Supreme Court granted the Village’s motion and the Appellate Division affirmed, rejecting plaintiffs contention, and holding that the Village met its burden of demonstrating that it had not received such notice (67 AD3d 733 [2d Dept 2009]). The court further held that plaintiff failed to meet her burden of showing that either exception to the written notice requirement applied (id. at 734) and certified to this Court the question of whether its decision and order was properly made.
Village Law § 6-628, which is nearly identical to CPLR 9804, provides, in pertinent part, that
“[n]o civil action shall be maintained against the village . . . for damages or injuries to person or property sustained solely in consequence of the existence of snow or ice upon any sidewalk, crosswalk, street, highway, bridge or culvert unless written notice of the defective, unsafe, dangerous or obstructed condition or of the existence of the snow or ice, relating to the particular place, was actually given to the village clerk and there was a failure or neglect within a reasonable time after the receipt of such notice to repair or remove the defect, danger or obstruction complained of, or to cause the snow or ice to be removed, or the place otherwise made reasonably safe.”
Such notice is obviated where the plaintiff demonstrates that the municipality “created the defect or hazard through an affirmative act of negligence” or that a “special use” conferred a [128]*128benefit on the municipality (Amabile v City of Buffalo, 93 NY2d 471, 474 [1999]).
Plaintiff, relying on our holding in Walker v Town of Hempstead (84 NY2d 360 [1994]), argues that because a publicly-owned parking lot does not fall within any of the six specifically enumerated locations in the written notice statutes, it is not subject to the written notice requirement. We reject this argument and affirm the Appellate Division’s order.
In Walker, the plaintiff brought a negligence action against the town for injuries he sustained on a municipal paddleball court in the town’s “beach area” (84 NY2d at 364). The town code required prior written notice of defects existing in, among other things, “parking field[s],” “beach area[s]” and “playground equipment” (Walker, 84 NY2d at 364 n 1). This Court concluded that the town’s written notice requirement ran afoul of General Municipal Law § 50-e (4)’s directive that “[n]o other or further notice . . . shall be required” concerning defects on municipal property that fall outside the statutorily delineated locations (i.e., sidewalk, crosswalk, street, highway, bridge or culvert). In reaching that conclusion, we stated that “we can only construe the Legislature’s enumeration of six, specific locations in the exception ... as evincing an intent to exclude any others not mentioned” and therefore constituting “a prohibition of any notice of defect enactment pertaining to locations beyond the six specified,” meaning that the town could not rely on the lack of prior written notice as a defense to a paddleball court accident (Walker, 84 NY2d at 367-368 [citation omitted]). It is this last point of law upon which plaintiff relies in asserting that, because a publicly-owned parking lot is not listed as one of the locations in which defects require prior written notice, such notice was not a condition precedent to suit.

- [SUPPLIED INFORMATION]

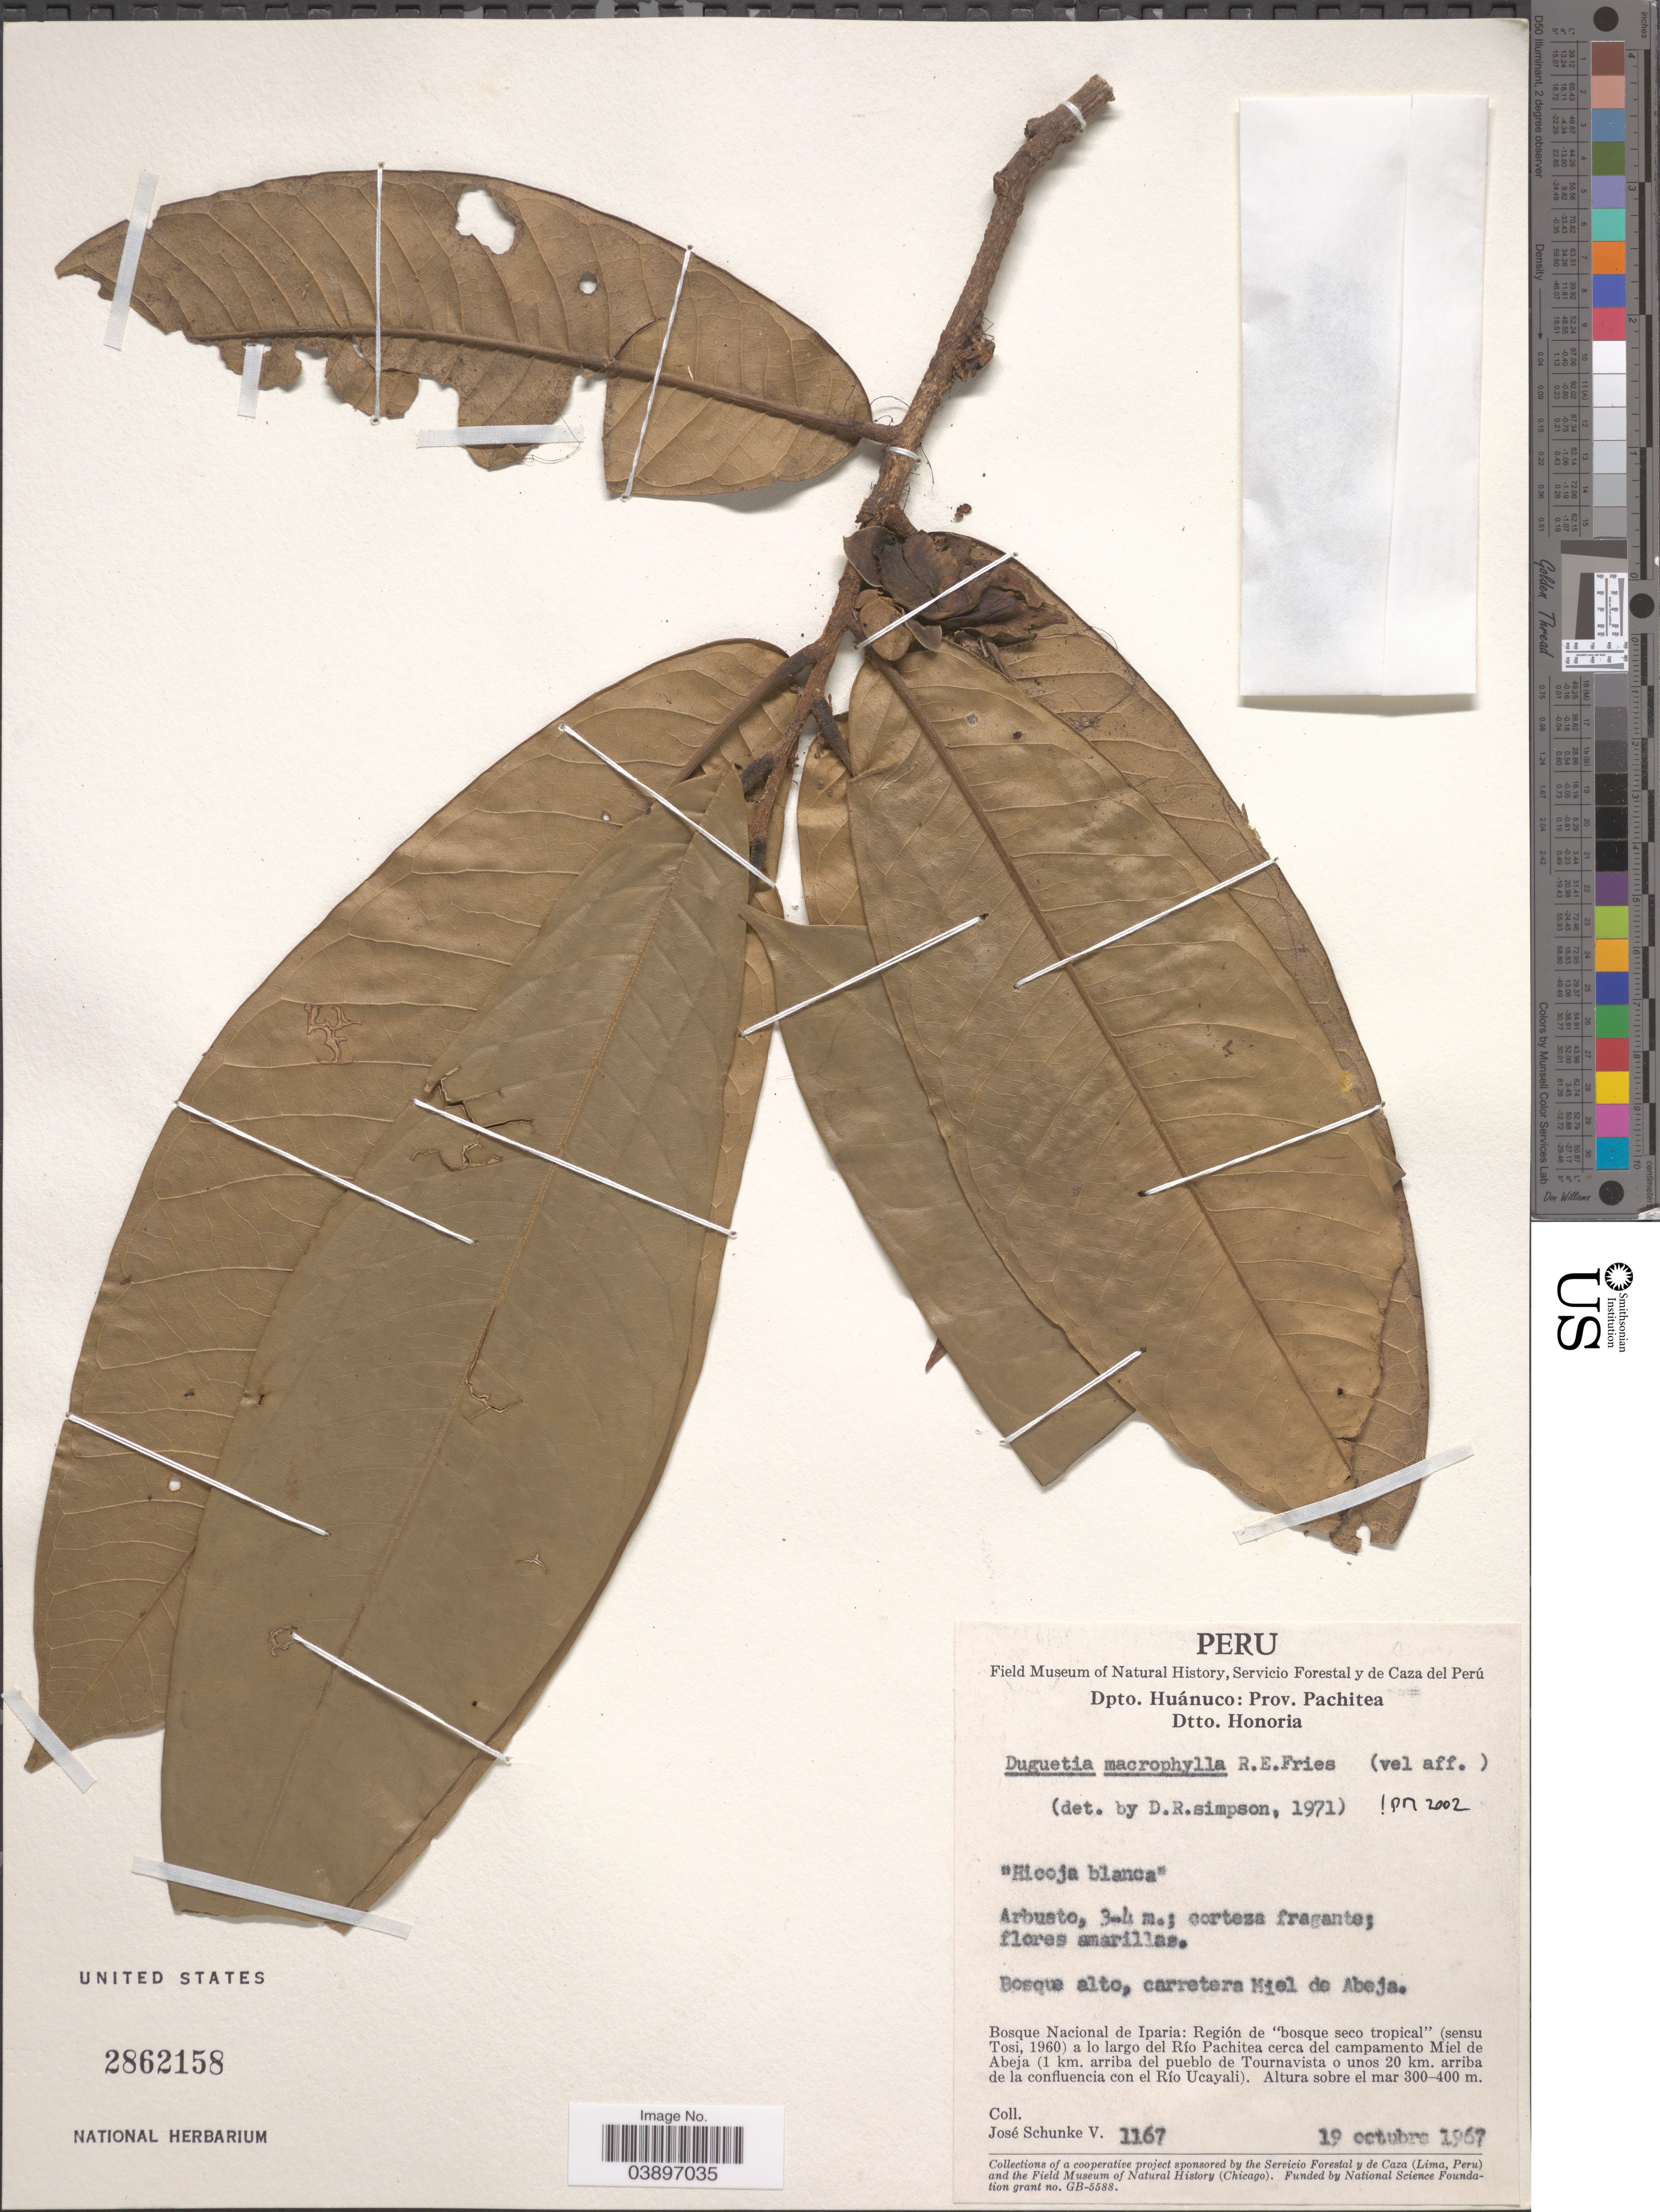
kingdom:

- [AIM] According to the court opinion excerpt, why did the Walker court hold that the town could not use the lack of prior written notice as a defense to the paddleball court accident? Answer in one to three sentences.

- [RESULT] The town's written notice requirement conflicted with General Municipal Law § 50-e (4), which directs that "[n]o other or further notice . . . shall be required" for defects outside the listed locations: sidewalk, crosswalk, street, highway, bridge or culvert. The court read the Legislature's enumeration of those six locations as showing an intent to exclude all others. It therefore treated the statute as prohibiting any notice-of-defect enactment for other locations, such as a paddleball court.